Maverick Vinales has launched an extraordinary attack on his Monster Energy Yamaha team following today’s German Grand Prix, with the Spaniard hinting at a “lack of respect” within the. The tirade follows an exceptionally difficult weekend for him that saw his race end in last place – but crucially saw teammate Fabio Quartararo extend his championship lead in third.
Vinales’ weekend took a turn towards disaster starting with a crash in FP3 that saw him fail to move automatically to Q2. After he failed to make an impact in Q1 and started today’s race from 21st, it went from bad to worse in the race as he struggled to move forwards.
A 19th-place finish marked the first time Vinales has ever finished outside the points in the premier class – and prompted him to accuse the team of disrespect afterwards as he continues to struggle what he says are the same old problems with rear grip.
“I always have the same problem and that is that the rear wheel skids a lot,” he fumed afterwards. “I have been saying it since Portimao and there is no solution. Yes it is true that we are working , but… six races have already passed to find a solution.
“I really try to be calm, I try to work, I try to do everything. But the result is the same. And then if you have a Ducati in front of you, the frustration is incredible.
“When I had like 15 laps behind [Luca] Marini and [Enea] Bastianini… I could not pass them. I prepared really well, downhill, everything – they have more power, they brake later.
“I’m sorry but with this bike it’s impossible. When I arrived to Franco [Morbidelli] I overtook quite well, just in the first try I overtook him, because against a Yamaha it is much more easier but with the Ducati it’s so hard.”

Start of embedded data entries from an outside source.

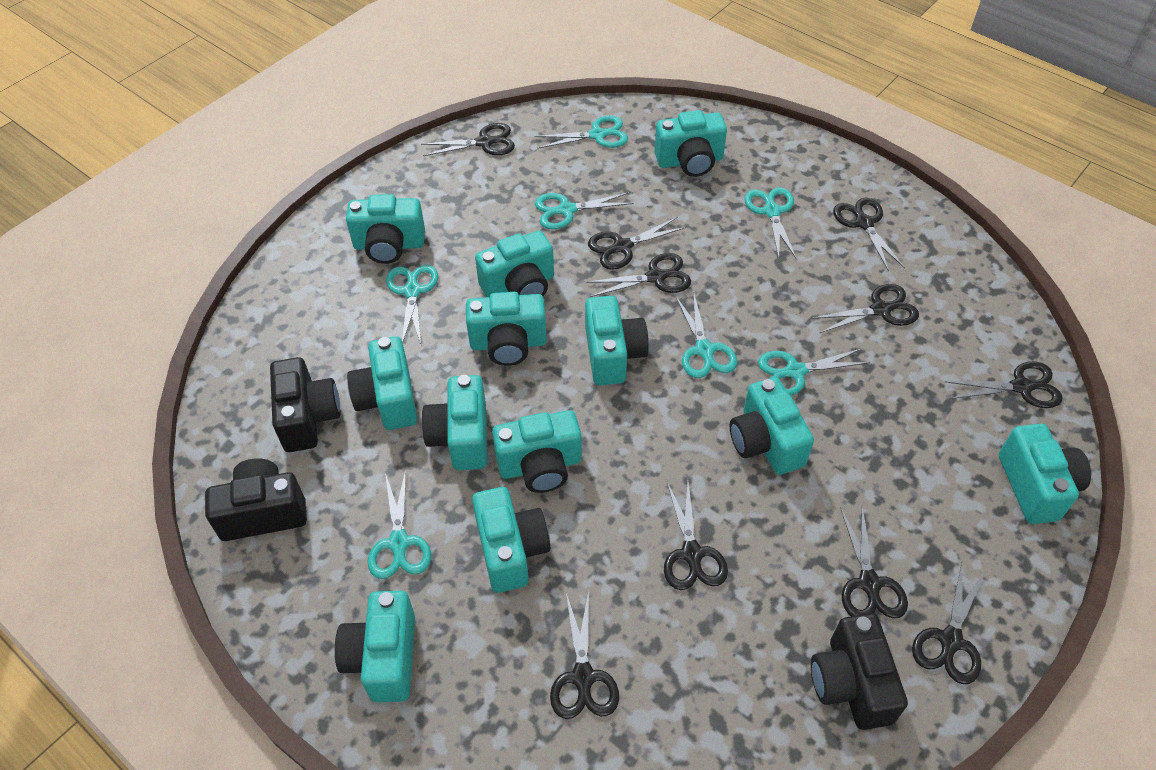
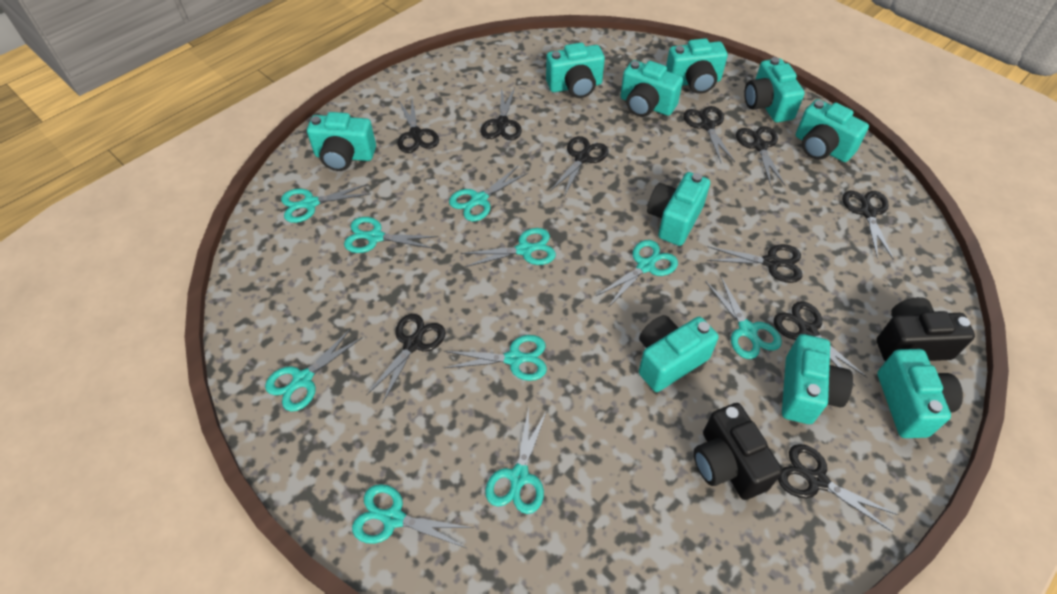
black camera: 3 -> 2
turquoise camera: 12 -> 10
turquoise scissors: 7 -> 10

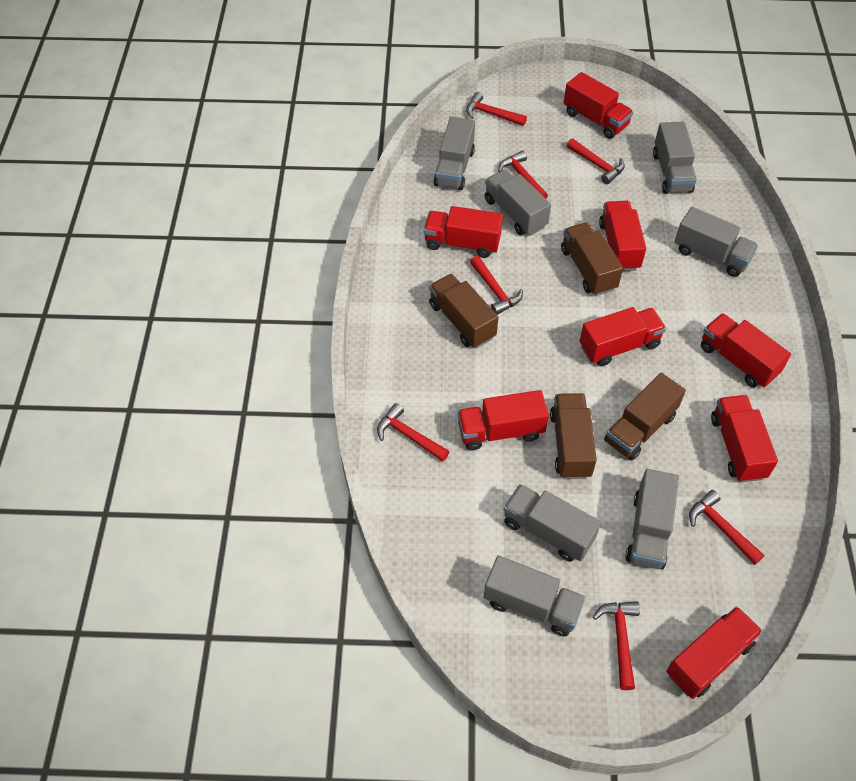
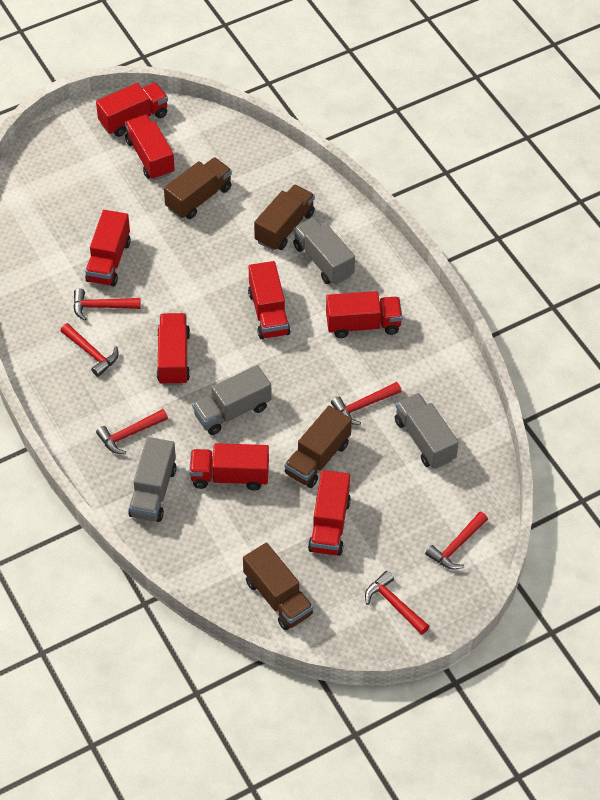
grey truck: 7 -> 4
red hammer: 7 -> 6

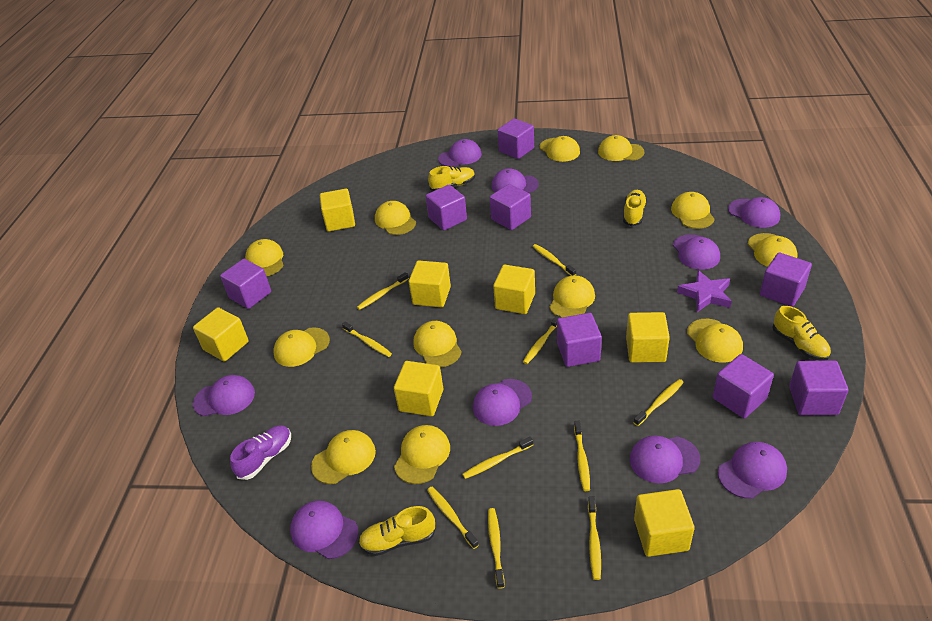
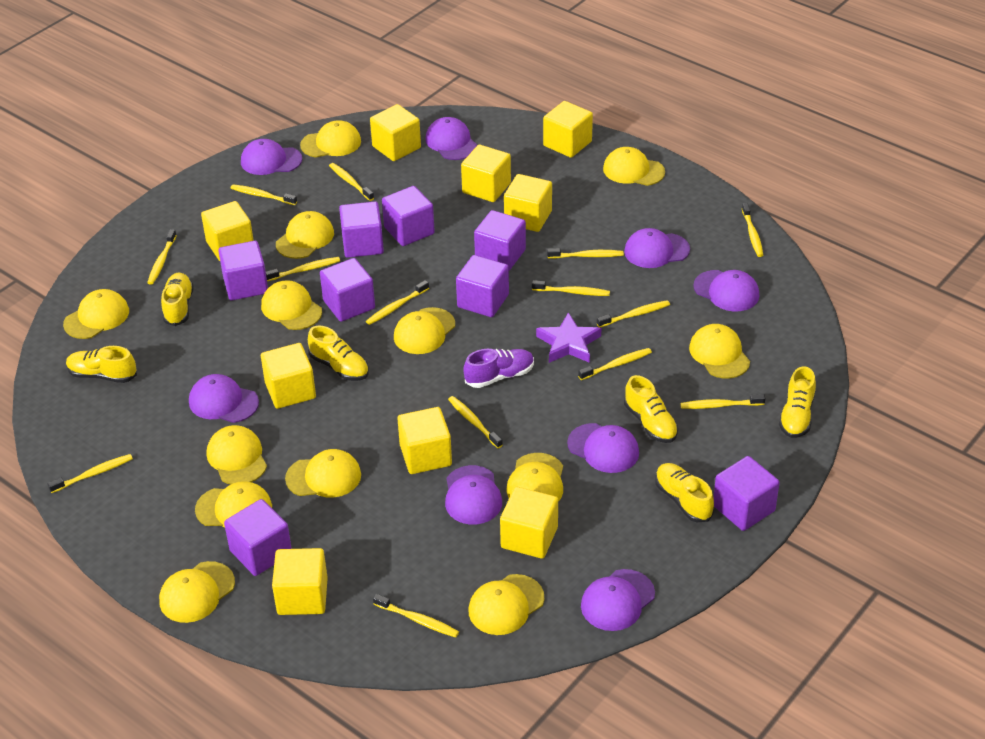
purple cap: 9 -> 8
yellow cap: 12 -> 13
yellow cube: 7 -> 9
yellow shoe: 4 -> 6
yellow toothbrush: 10 -> 14

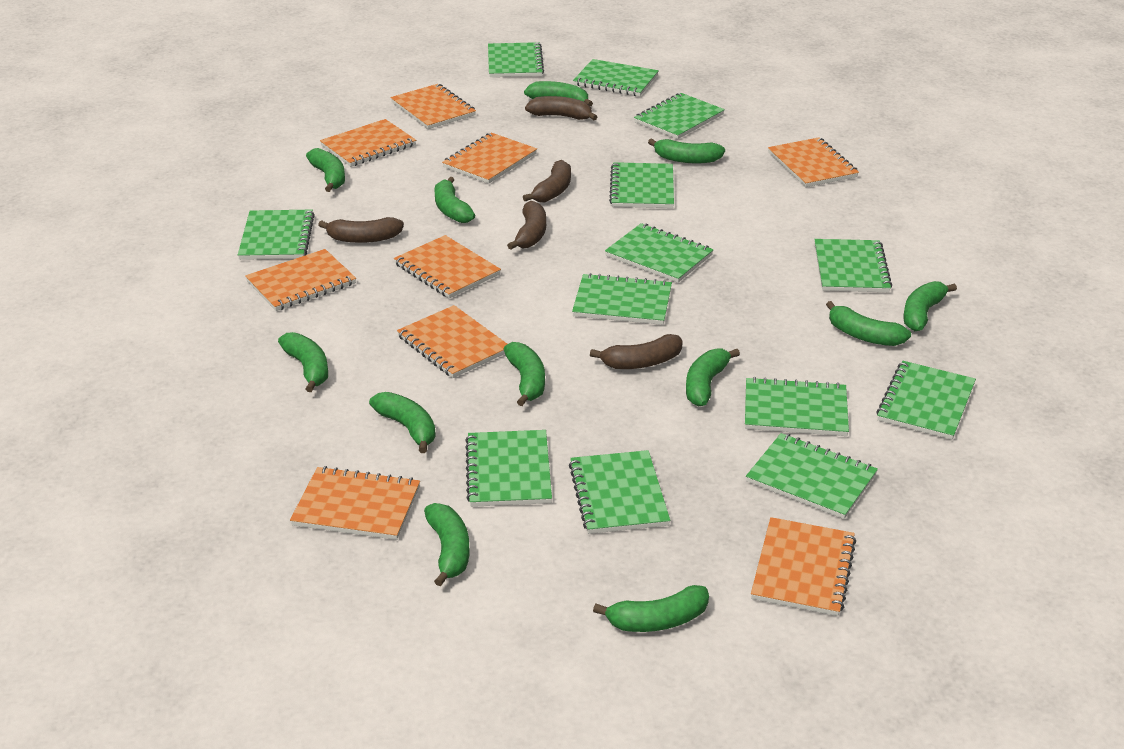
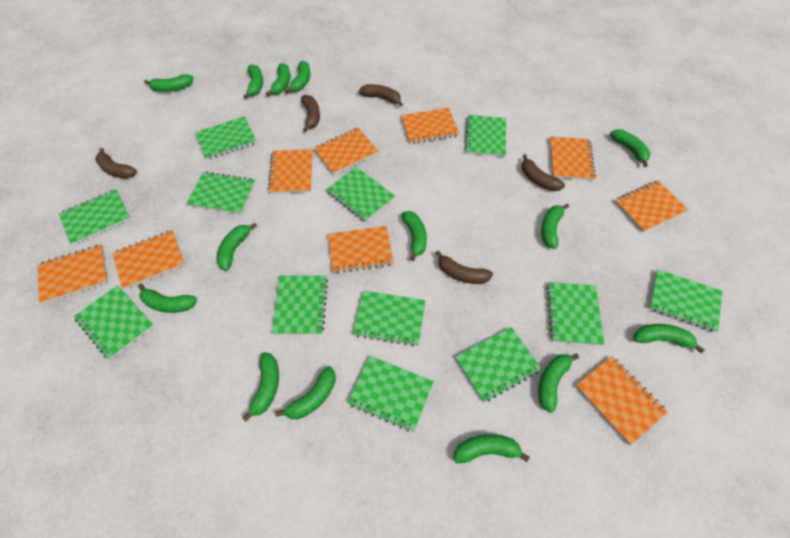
green banana: 12 -> 14
green notebook: 13 -> 12

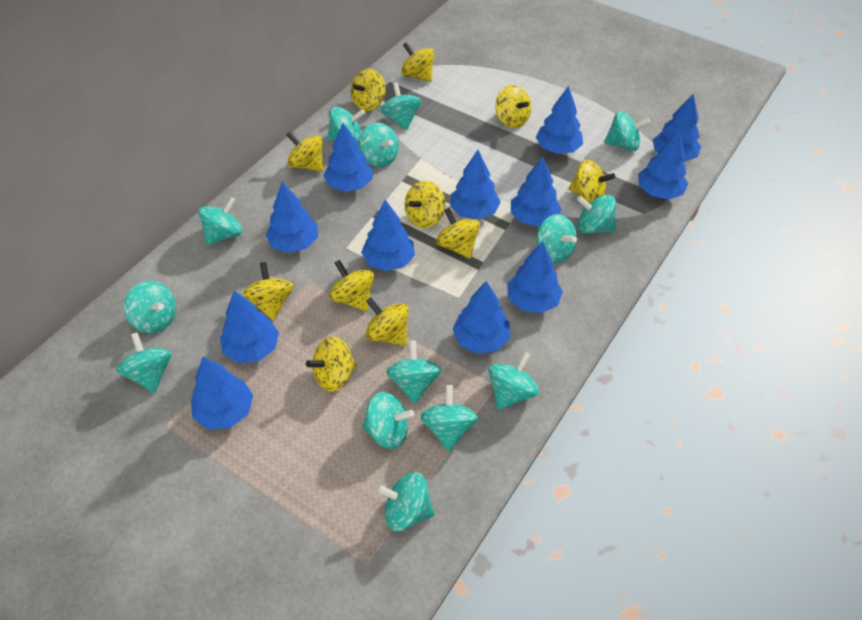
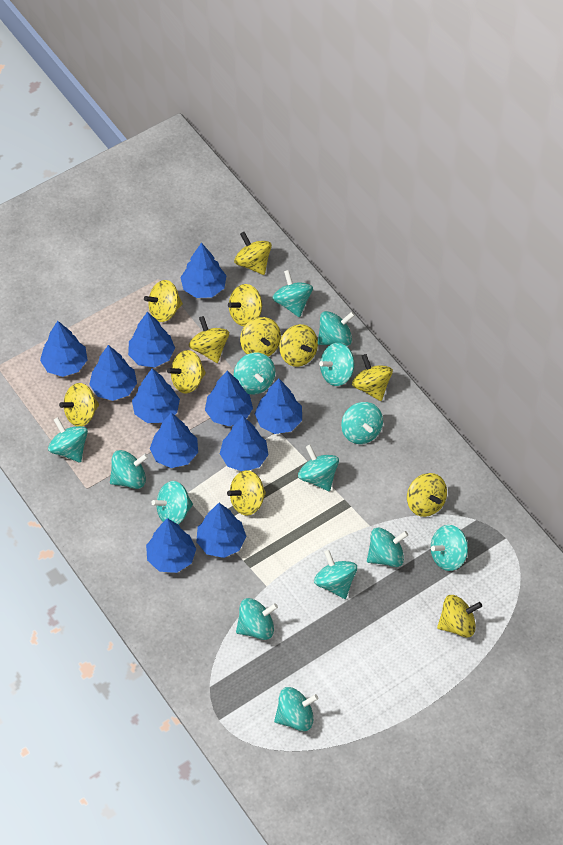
blue tree: 12 -> 11
yellow spinning top: 11 -> 12

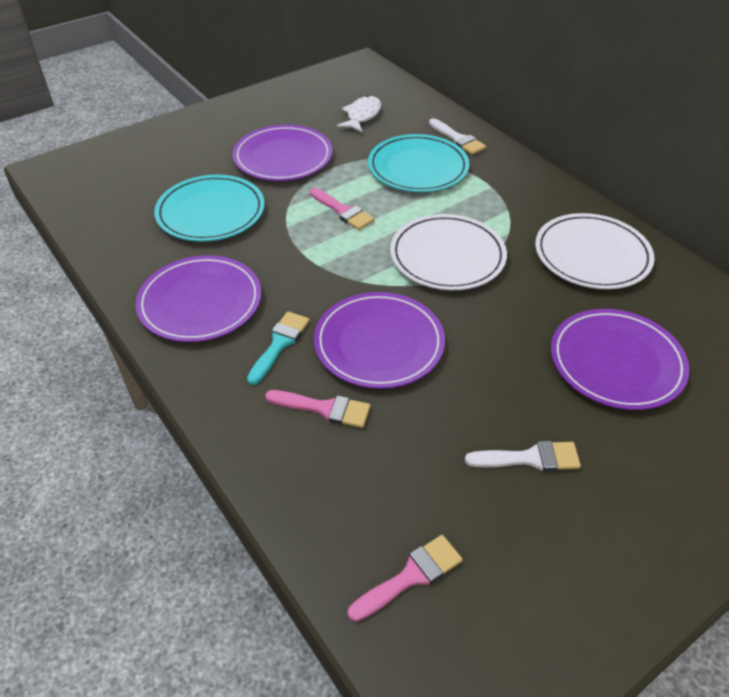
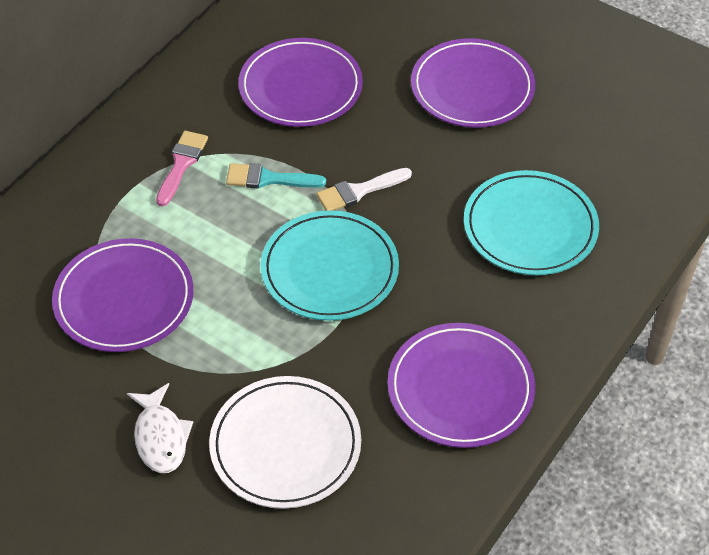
pink brush: 3 -> 1
white brush: 2 -> 1
white plate: 2 -> 1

Even worse than being stuck behind the Ducatis, though, is the extraordinary admission that he purposely dropped back during the race, in a move that some have suggested was a signal to Yamaha about his concerns.
“So basically when I spent 10 laps there,” he explained, “I said ‘okay, I’ll go back, I’ll take fresh air, and I will try to collect data and see how the bike is working alone’. I could make low 1m22s laps at the end of the race, which is not bad.
“While behind them [the Ducatis], I was making [1m]23.5s laps. It’s a big difference.
“But overall, I don’t know. Nobody has the answer to what is going on here. We have to keep working. We have Assen that even with a Moto2 bike I can be fast, so we’re going to try the maximum.”
Vinales’ frustration seems to stem entirely from what he perceives as an inadequate Yamaha response to his difficult situation.
“Let him go out to collect data and work,” he says when asked what Yamaha’s response was. “And what do I do? Do I finish 23rd? I’m not here to do 23rd, or to collect data or to be a test rider. In the end, there comes a time that as a rider you say that it seems like a lack of respect.
“The easy way is to take Fabio’s setting, try to adapt, give 100% and see how far I go, but this is not the solution. If I really want to win I have to do it with my own motorcycle.
“Someone else’s settings are not the solution. Yes, one day you can be inspired and it may work well, but it is not the solution. I have been doing I don’t know how many races, since Portimao, in this situation.”
And while he’s angry at the suggestion that he should use races as test sessions, Vinales even more angry at the suggestion that he should try to adapt himself to be more like Quartararo, who was praised by former Petronas team-mate Franco Morbidelli on Saturday for his “romantic lines” with the M1.
“It shouldn’t be like that,” insisted Vinales. “Each rider has to have his settings. It can’t be that he has been using a rival’s settings for two years. It can’t be. Each one has to carry the settings for their own style and every day they teach me to be a pilot. Take the brake, release the brake, open the throttle, do not open the throttle.
“It is very difficult, as a pilot it is very complicated, because you have to have a lot of patience and I don’t want to use Fabio’s settings because I don’t ride like him. I’m not going to adapt to something that is going well for him, but it’s not going well for me. I have to build a motorcycle for myself. I don’t want to use another rider’s settings ”
The whole situation brings into question whether the seemingly nuclear option of sacking long-time crew chief and close friend Esteban Garcia in place of former Valentino Rossi technical guru Silvano Galbusera was the correct move, given that so far there seems to have been zero impact to Vinales’ on-track performance.
What makes the whole situation even more incredible is that it comes only a few short months after the season-opening Qatar Grand Prix, which the Spaniard won in impressive style.
Sunday’s extraordinary tirade arguably calls into question Vinales’ entire future with the team, given that there seems to be no end in sight to his woes. However, contracted to the team until the end of the 2022 season and with no other MotoGP options open to him in the interim, it seems unlikely that he’s going to find an alternative ride should he request to walk away and be granted a release.